The space complexity comes from the queue used for BFS traversal. In the worst case, the queue could contain all reachable indices before processing begins, which could be up to n elements. Therefore, the space complexity is O(n). Note that we're modifying the input array in-place for marking visited indices, so no additional space is needed for tracking visited nodes.

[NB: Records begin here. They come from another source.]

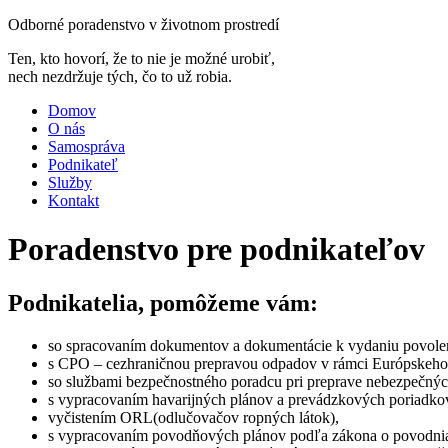
Odborné poradenstvo v životnom prostredí
Ten, kto hovorí, že to nie je možné urobiť,
nech nezdržuje tých, čo to už robia.
Domov
O nás
Samospráva
Podnikateľ
Služby
Kontakt
Poradenstvo pre podnikateľov
Podnikatelia, pomôžeme vám:
so spracovaním dokumentov a dokumentácie k vydaniu povole
s CPO – cezhraničnou prepravou odpadov v rámci Európskeho 
so službami bezpečnostného poradcu pri preprave nebezpečn
s vypracovaním havarijných plánov a prevádzkových poriadko
vyčistením ORL(odlučovačov ropných látok),
s vypracovaním povodňových plánov podľa zákona o povodni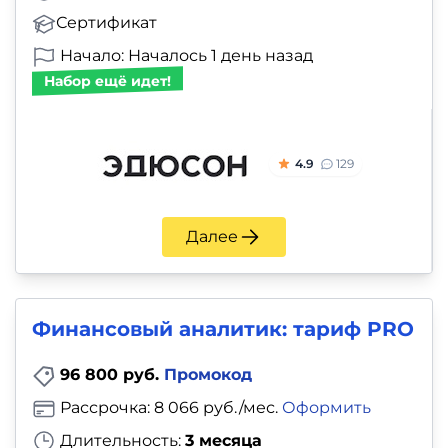
Сертификат
Начало: Началось 1 день назад
Набор ещё идет!
4.9
129
Далее
Финансовый аналитик: тариф PRO
96 800 руб.
Промокод
Рассрочка: 8 066 руб./мес.
Оформить
Длительность:
3 месяца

Learn more about how to find time and space complexity quickly.

Common Pitfalls

1. Modifying the Input Array Without Restoration

The Pitfall: The solution modifies the input array arr by marking visited indices with -1. This is a destructive operation that permanently changes the input data. If the caller needs to use the array after calling this function, they'll find it corrupted with -1 values.

Example of the Problem:

arr = [4, 2, 3, 0, 3, 1, 2]
start = 5
solution = Solution()
result = solution.canReach(arr, start)
print(arr)  # Output: [4, -1, 3, 0, -1, -1, -1] - array is modified!
# The original array is lost

Solution Approaches:

Option 1: Use a Separate Visited Set

def canReach(self, arr: List[int], start: int) -> bool:
    queue = deque([start])
    visited = set([start])  # Track visited indices separately
  
    while queue:
        current_index = queue.popleft()
      
        if arr[current_index] == 0:
            return True
      
        jump_distance = arr[current_index]
      
        for next_index in (current_index + jump_distance, current_index - jump_distance):
            if 0 <= next_index < len(arr) and next_index not in visited:
                visited.add(next_index)
                queue.append(next_index)
  
    return False

Option 2: Create a Copy of the Array

def canReach(self, arr: List[int], start: int) -> bool:
    arr_copy = arr.copy()  # Work with a copy to preserve original
    queue = deque([start])
  
    while queue:
        current_index = queue.popleft()
      
        if arr_copy[current_index] == 0:
            return True
      
        jump_distance = arr_copy[current_index]
        arr_copy[current_index] = -1
      
        for next_index in (current_index + jump_distance, current_index - jump_distance):
            if 0 <= next_index < len(arr_copy) and arr_copy[next_index] >= 0:
                queue.append(next_index)
  
    return False

2. Adding Visited Nodes to Queue Multiple Times

The Pitfall: If you mark an index as visited only when you pop it from the queue (instead of when you add it), the same index might be added to the queue multiple times from different paths, leading to redundant processing.

Incorrect Implementation:

def canReach(self, arr: List[int], start: int) -> bool:
    queue = deque([start])
    visited = set()
  
    while queue:
        current_index = queue.popleft()
      
        # Marking visited here is too late!
        if current_index in visited:
            continue
        visited.add(current_index)
      
        if arr[current_index] == 0:
            return True
      
        jump_distance = arr[current_index]
      
        for next_index in (current_index + jump_distance, current_index - jump_distance):
            if 0 <= next_index < len(arr):
                # This index might already be in the queue!
                queue.append(next_index)
  
    return False

Correct Implementation: Mark indices as visited when adding them to the queue:

def canReach(self, arr: List[int], start: int) -> bool:
    queue = deque([start])
    visited = set([start])  # Mark start as visited immediately
  
    while queue:
        current_index = queue.popleft()
      
        if arr[current_index] == 0:
            return True
      
        jump_distance = arr[current_index]
      
        for next_index in (current_index + jump_distance, current_index - jump_distance):
            if 0 <= next_index < len(arr) and next_index not in visited:
                visited.add(next_index)  # Mark as visited when adding to queue
                queue.append(next_index)
  
    return False

Why This Matters: The incorrect approach can lead to exponential time complexity in worst-case scenarios where multiple paths lead to the same indices, causing the same nodes to be processed repeatedly.